Reducing Bias in Pre-trained Models by Tuning while Penalizing Change
Niklas Penzel, Gideon Stein, Joachim Denzler
TL;DR
This work tackles post-hoc debiasing of pre-trained image classifiers by freezing a backbone and learning a zero-initialized change network that is added to the forward pass, with a loss $\mathcal{L}_{mc} = \mathcal{L}(f_{\theta + \theta'}(x), y) + \lambda \|\theta'\|$ to penalize parameter change. By applying either $\ell_1$, $\ell_2$, or a combination of both norms for $\|\theta'\|$, and employing an early stopping criterion based on correctly predicting a tuning batch with an additional minimum step delay $\epsilon$, the method achieves bias mitigation with very few tuning examples. Across four bias/domain-shift datasets (ISIC melanoma, CelebA hair color, Waterbirds, Camelyon17), the approach often yields improved unbiased-test performance for small tuning sets, while standard fine-tuning with early stopping can match or exceed gains for larger tuning sets. The results demonstrate a practical, data-efficient debiasing strategy that minimizes changes to the pre-trained parameters and can be integrated with existing baselines to reduce overfitting.
Abstract
Deep models trained on large amounts of data often incorporate implicit biases present during training time. If later such a bias is discovered during inference or deployment, it is often necessary to acquire new data and retrain the model. This behavior is especially problematic in critical areas such as autonomous driving or medical decision-making. In these scenarios, new data is often expensive and hard to come by. In this work, we present a method based on change penalization that takes a pre-trained model and adapts the weights to mitigate a previously detected bias.
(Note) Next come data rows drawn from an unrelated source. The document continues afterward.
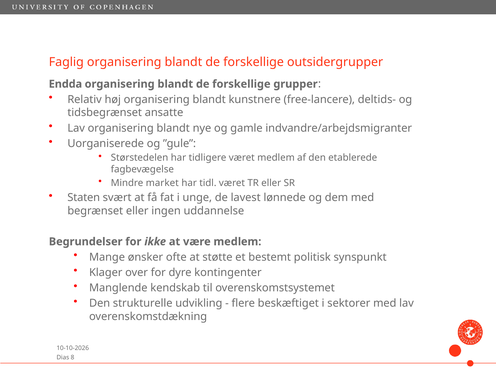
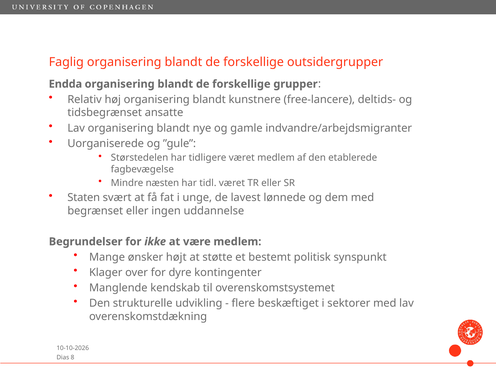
market: market -> næsten
ofte: ofte -> højt
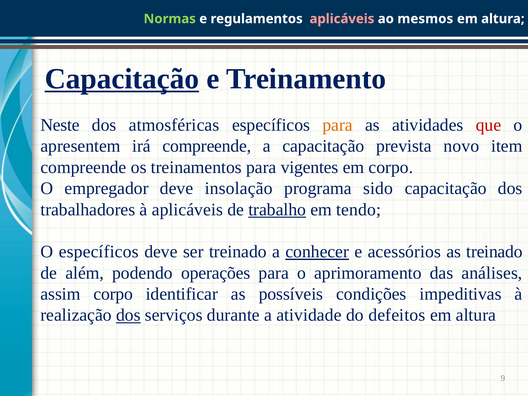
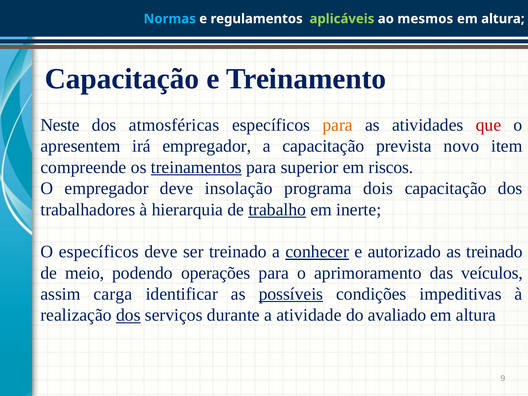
Normas colour: light green -> light blue
aplicáveis at (342, 19) colour: pink -> light green
Capacitação at (122, 79) underline: present -> none
irá compreende: compreende -> empregador
treinamentos underline: none -> present
vigentes: vigentes -> superior
em corpo: corpo -> riscos
sido: sido -> dois
à aplicáveis: aplicáveis -> hierarquia
tendo: tendo -> inerte
acessórios: acessórios -> autorizado
além: além -> meio
análises: análises -> veículos
assim corpo: corpo -> carga
possíveis underline: none -> present
defeitos: defeitos -> avaliado
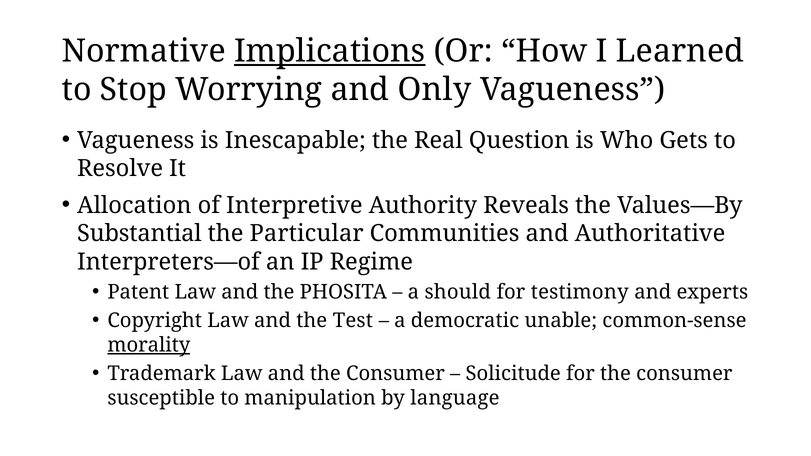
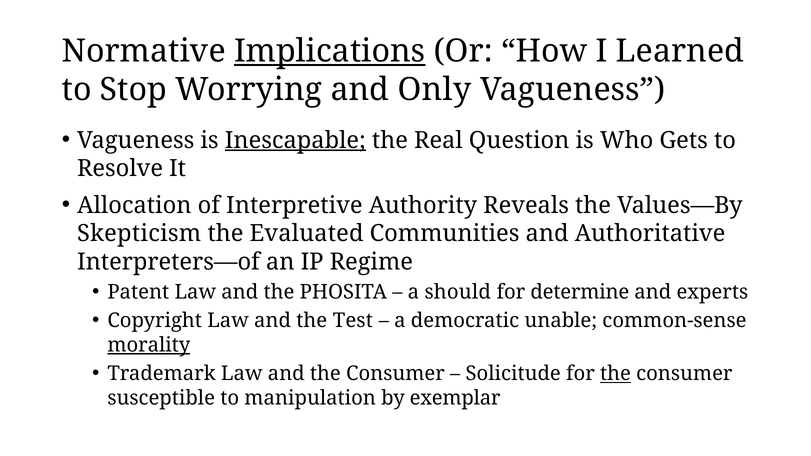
Inescapable underline: none -> present
Substantial: Substantial -> Skepticism
Particular: Particular -> Evaluated
testimony: testimony -> determine
the at (616, 374) underline: none -> present
language: language -> exemplar
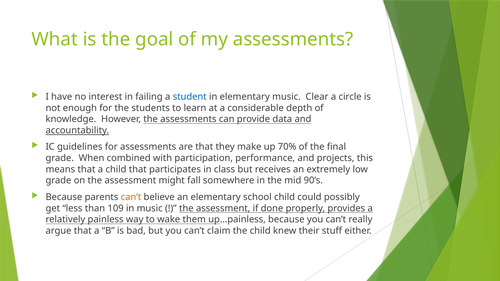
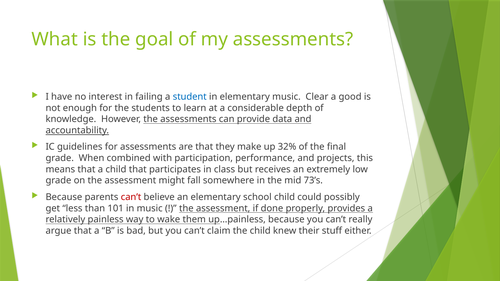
circle: circle -> good
70%: 70% -> 32%
90’s: 90’s -> 73’s
can’t at (131, 197) colour: orange -> red
109: 109 -> 101
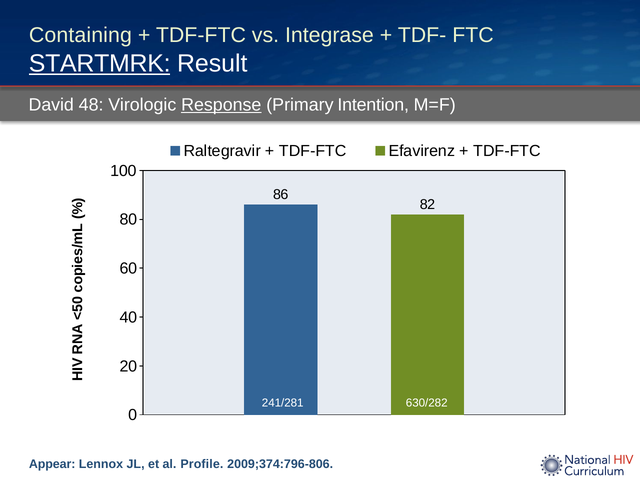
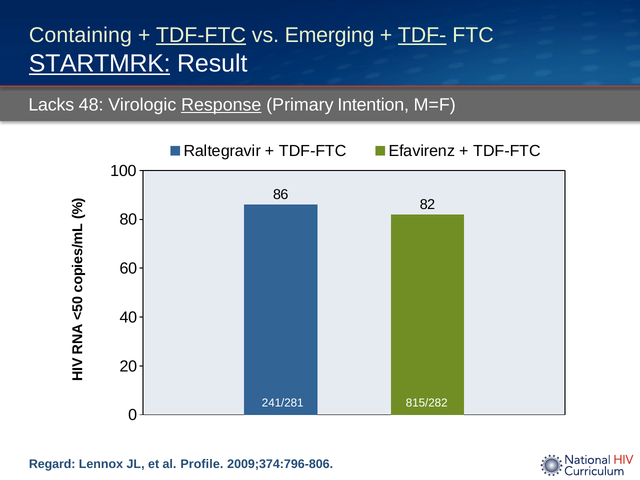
TDF-FTC at (201, 35) underline: none -> present
Integrase: Integrase -> Emerging
TDF- underline: none -> present
David: David -> Lacks
630/282: 630/282 -> 815/282
Appear: Appear -> Regard
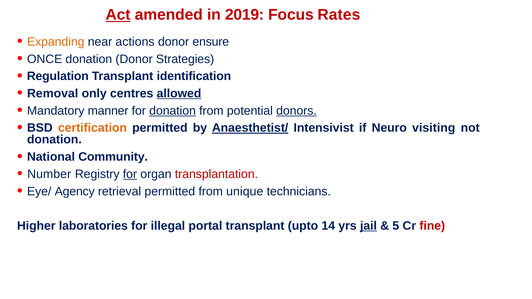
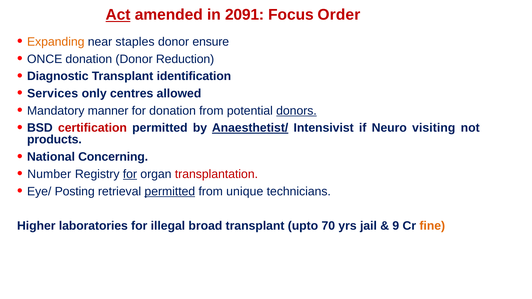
2019: 2019 -> 2091
Rates: Rates -> Order
actions: actions -> staples
Strategies: Strategies -> Reduction
Regulation: Regulation -> Diagnostic
Removal: Removal -> Services
allowed underline: present -> none
donation at (173, 111) underline: present -> none
certification colour: orange -> red
donation at (54, 140): donation -> products
Community: Community -> Concerning
Agency: Agency -> Posting
permitted at (170, 191) underline: none -> present
portal: portal -> broad
14: 14 -> 70
jail underline: present -> none
5: 5 -> 9
fine colour: red -> orange
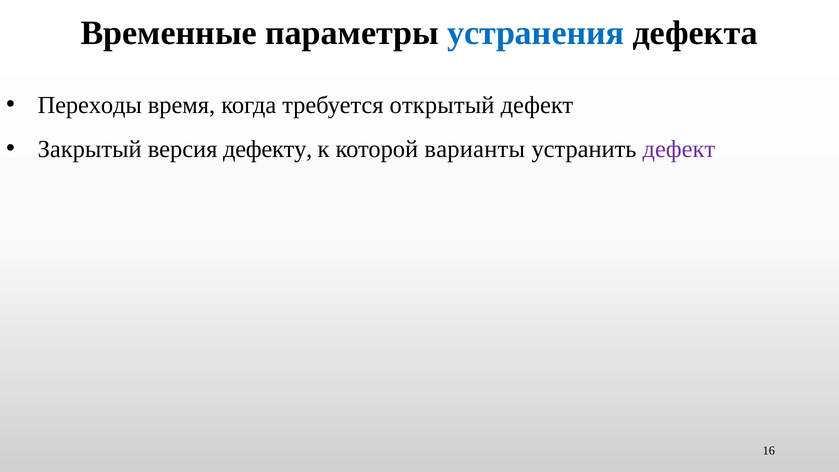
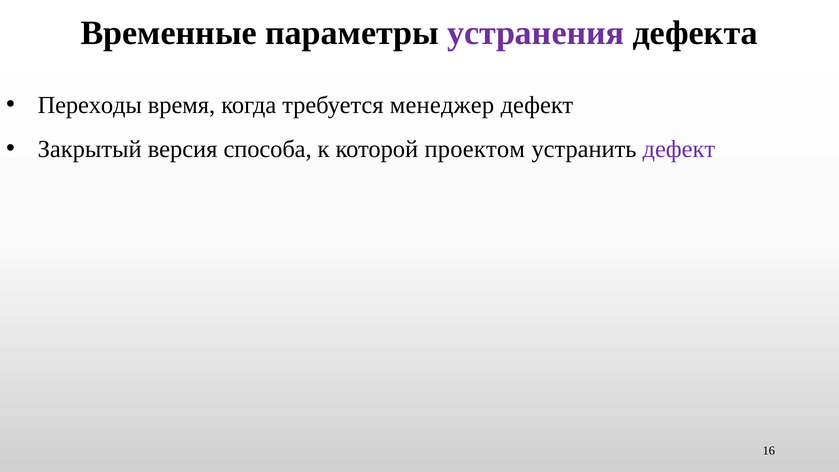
устранения colour: blue -> purple
открытый: открытый -> менеджер
дефекту: дефекту -> способа
варианты: варианты -> проектом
We achieve this by tuning a zero-initialized copy of a frozen pre-trained network. Our method needs very few, in extreme cases only a single, examples that contradict the bias to increase performance. Additionally, we propose an early stopping criterion to modify baselines and reduce overfitting. We evaluate our approach on a well-known bias in skin lesion classification and three other datasets from the domain shift literature. We find that our approach works especially well with very few images. Simple fine-tuning combined with our early stopping also leads to performance benefits for a larger number of tuning samples.